# Buying a walnut log



## Boardman (Sep 9, 2007)

I did an art fair a couple weeks ago and someone's dad has a 20" x 20' walnut log from a tree in his yard. Supposed to be 20' of straight trunk. The guy left a mesage for me today asking if I'd want to buy it. Of course I'm interested, but what's a fair price (for me!) to offer on it. Haven't talked to him but I assume the 20" is the butt and there's taper down to the other end - how big at the other end I don't know yet.

Any suggestions?


----------



## Daren (Oct 14, 2006)

On a 20' log I usually because of the taper will take 2 measurements. One on the little end and one in the middle at 10' (or at least get a good estimate there) to figure total bft.
As far as price...that depends on many factors of course.

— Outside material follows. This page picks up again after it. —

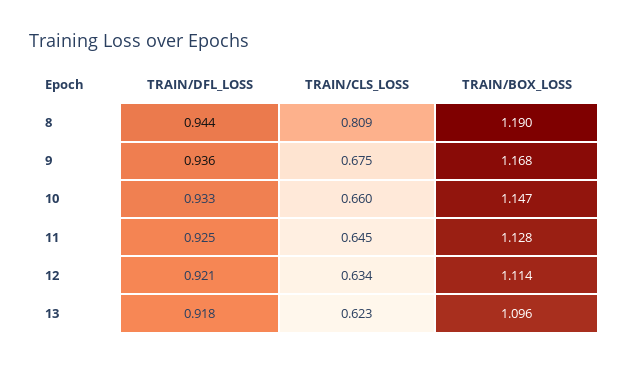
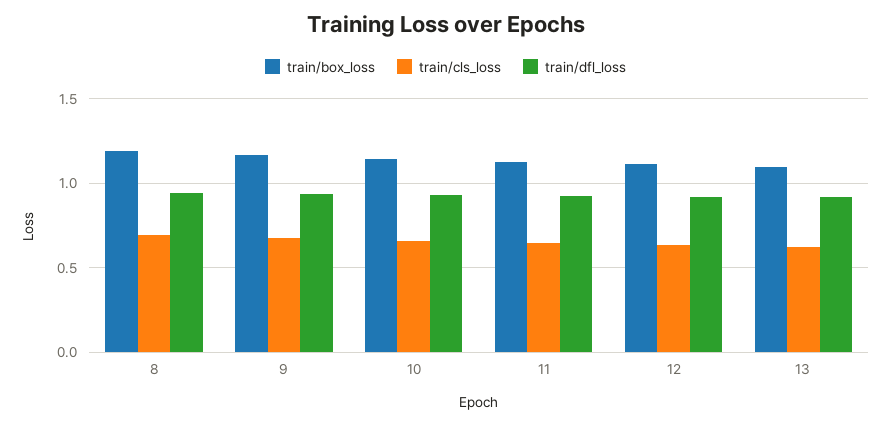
TRAIN/CLS_LOSS, 8: 0.809 -> 0.7

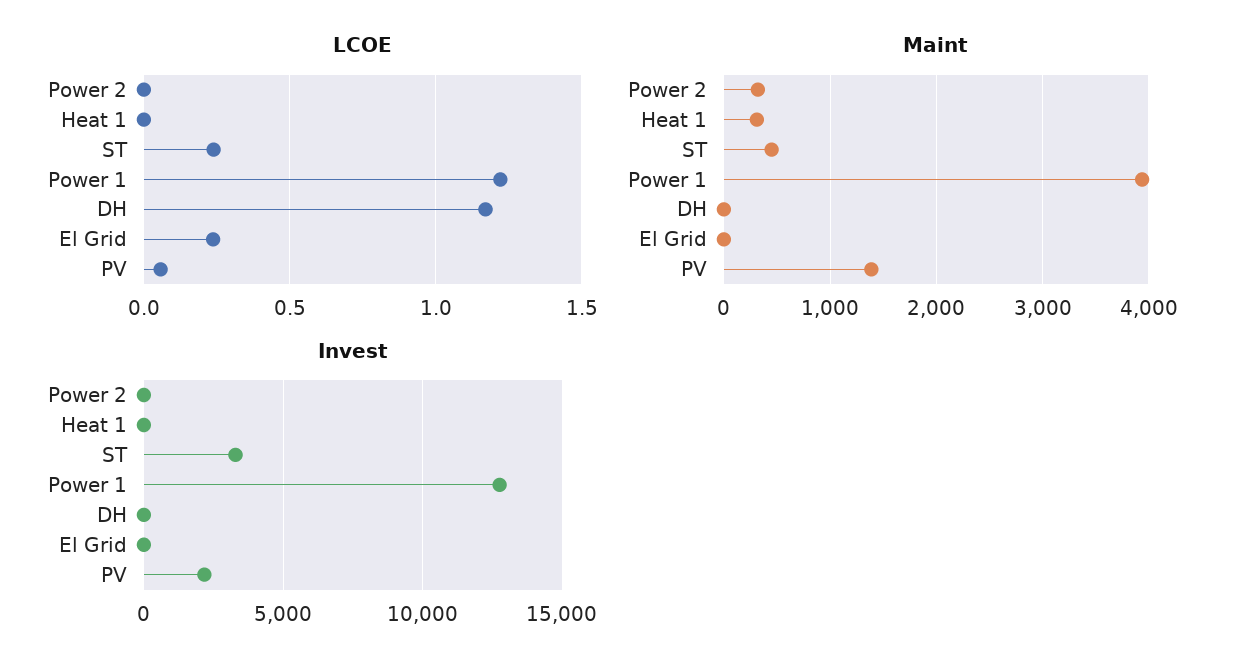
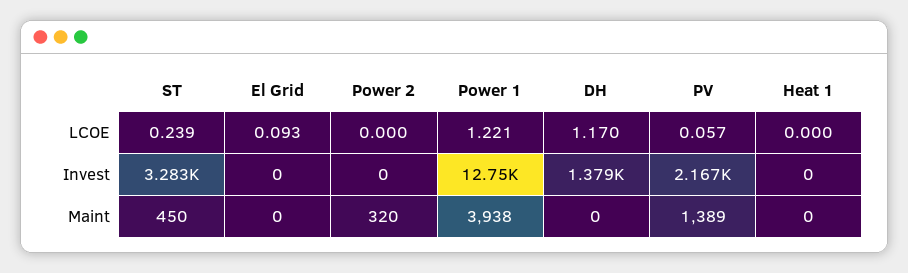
LCOE, El Grid: 0.25 -> 0.093
Maint, Heat 1: 300 -> 0
Invest, DH: 0 -> 1379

How much sapwood, pay less for one like that with a bunch of white, the more dark heart the better. Since it is a yard tree figure some waste in the bottom 6' anyway (nails...no matter what he says). Let's just say an average log I would offer $.50 bft, that's the going rate right now for just a "sawlog". It's highly unlikely it would be veneer quality so the $.50 is fair.
Have this chart handy when you talk to him/look at it. Basically you are looking at 2-10' logs in this case, even if you saw it out 20' which I see no reason for.
Let's say you have one 12" on the little end and the other 16" (just guessing at the taper) That should saw out 150 bft, you would think it would be more but that is not a big log really. So a fair price IMO would be in the $75 range.


----------



## Daren (Oct 14, 2006)

And I need to add...he may balk but log prices just are not what they were even last year :no:. The bottom has dropped out. http://www.woodworkingtalk.com/f26/very-bleak-report-timber-prices-9606/
In todays market $.50 is fair...last year it was $1+, that's just the way it is. Feel free to pay what you want, but don't hose yourself.


----------



## Boardman (Sep 9, 2007)

Thanks for the reply - I'll give him a holler. Just hope he's not one of those who thinks he has a goldmine. I'd love to get some wide bookmatches from it.


----------



## Boardman (Sep 9, 2007)

Hey Daren - just a follow-up. Went over this a.m. and checked it out. Guy was away for the weekend so I was able to asses the situation. Big end is 17" - small end 14" with about 1.5" of sapwood on each side. Looks like it's been down a while - checks on the small end. Looks like clear lumber for 9' from the big end. The rest had limbs coming off so there should be some semi-decent figure in it. I'm going to offer to get it out of his backyard - no cash.

Thanks for the input.


----------



## Daren (Oct 14, 2006)

Sounds like a plan man. I just got back from doing someone a favor and removing a downed log in their yard myself...didn't even charge them to haul off the big ugly burled elm . Pictures maybe this evening. I am just in for a sandwich and I am pretty sure the fish are biting, I can hear them calling me all the way from the river.:icon_cool:


----------